YOUR GOAL | Restate word for word the lines that run from the one containing "Use the SubscriptionId" to the last line of the data, both ends included.

TASK MATERIAL |
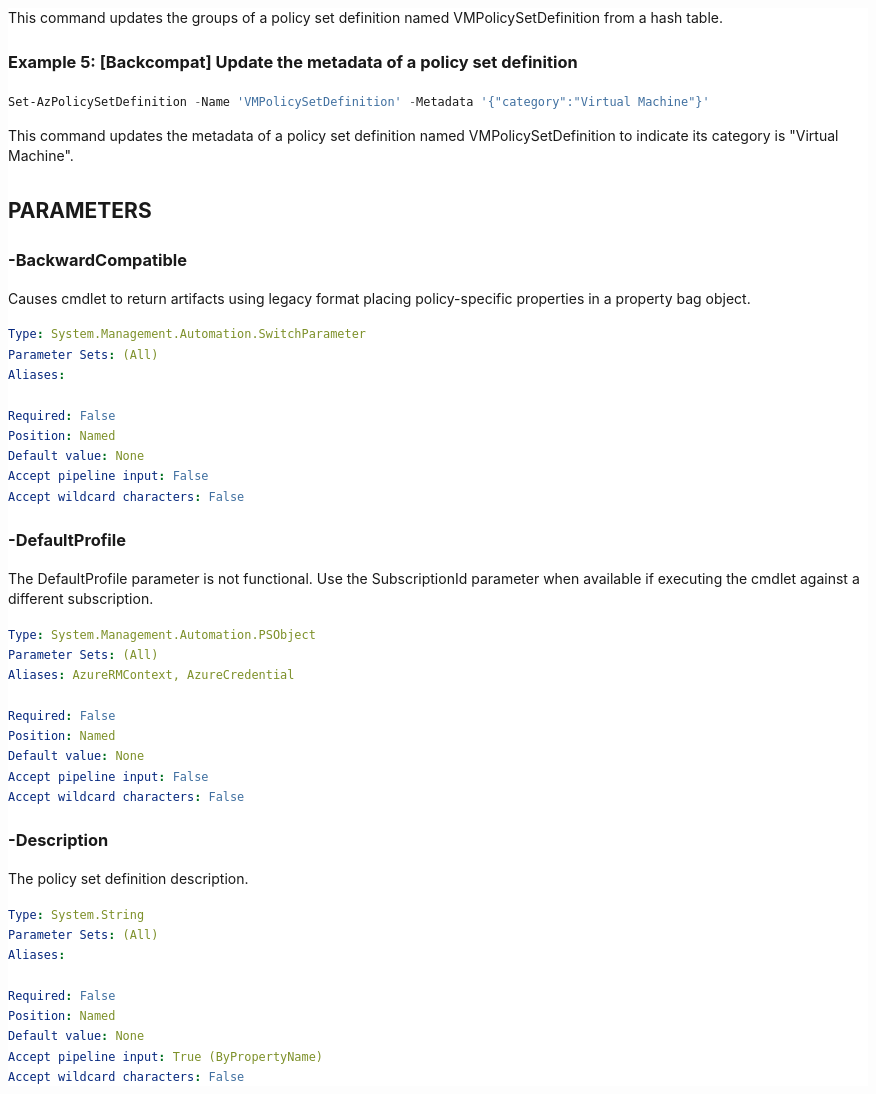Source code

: This command updates the groups of a policy set definition named VMPolicySetDefinition from a hash table.

### Example 5: [Backcompat] Update the metadata of a policy set definition
```powershell
Set-AzPolicySetDefinition -Name 'VMPolicySetDefinition' -Metadata '{"category":"Virtual Machine"}'
```

This command updates the metadata of a policy set definition named VMPolicySetDefinition to indicate its category is "Virtual Machine".

## PARAMETERS

### -BackwardCompatible
Causes cmdlet to return artifacts using legacy format placing policy-specific properties in a property bag object.

```yaml
Type: System.Management.Automation.SwitchParameter
Parameter Sets: (All)
Aliases:

Required: False
Position: Named
Default value: None
Accept pipeline input: False
Accept wildcard characters: False
```

### -DefaultProfile
The DefaultProfile parameter is not functional.
Use the SubscriptionId parameter when available if executing the cmdlet against a different subscription.

```yaml
Type: System.Management.Automation.PSObject
Parameter Sets: (All)
Aliases: AzureRMContext, AzureCredential

Required: False
Position: Named
Default value: None
Accept pipeline input: False
Accept wildcard characters: False
```

### -Description
The policy set definition description.

```yaml
Type: System.String
Parameter Sets: (All)
Aliases:

Required: False
Position: Named
Default value: None
Accept pipeline input: True (ByPropertyName)
Accept wildcard characters: False
```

TASK OUTPUT |
Use the SubscriptionId parameter when available if executing the cmdlet against a different subscription.

```yaml
Type: System.Management.Automation.PSObject
Parameter Sets: (All)
Aliases: AzureRMContext, AzureCredential

Required: False
Position: Named
Default value: None
Accept pipeline input: False
Accept wildcard characters: False
```

### -Description
The policy set definition description.

```yaml
Type: System.String
Parameter Sets: (All)
Aliases:

Required: False
Position: Named
Default value: None
Accept pipeline input: True (ByPropertyName)
Accept wildcard characters: False
```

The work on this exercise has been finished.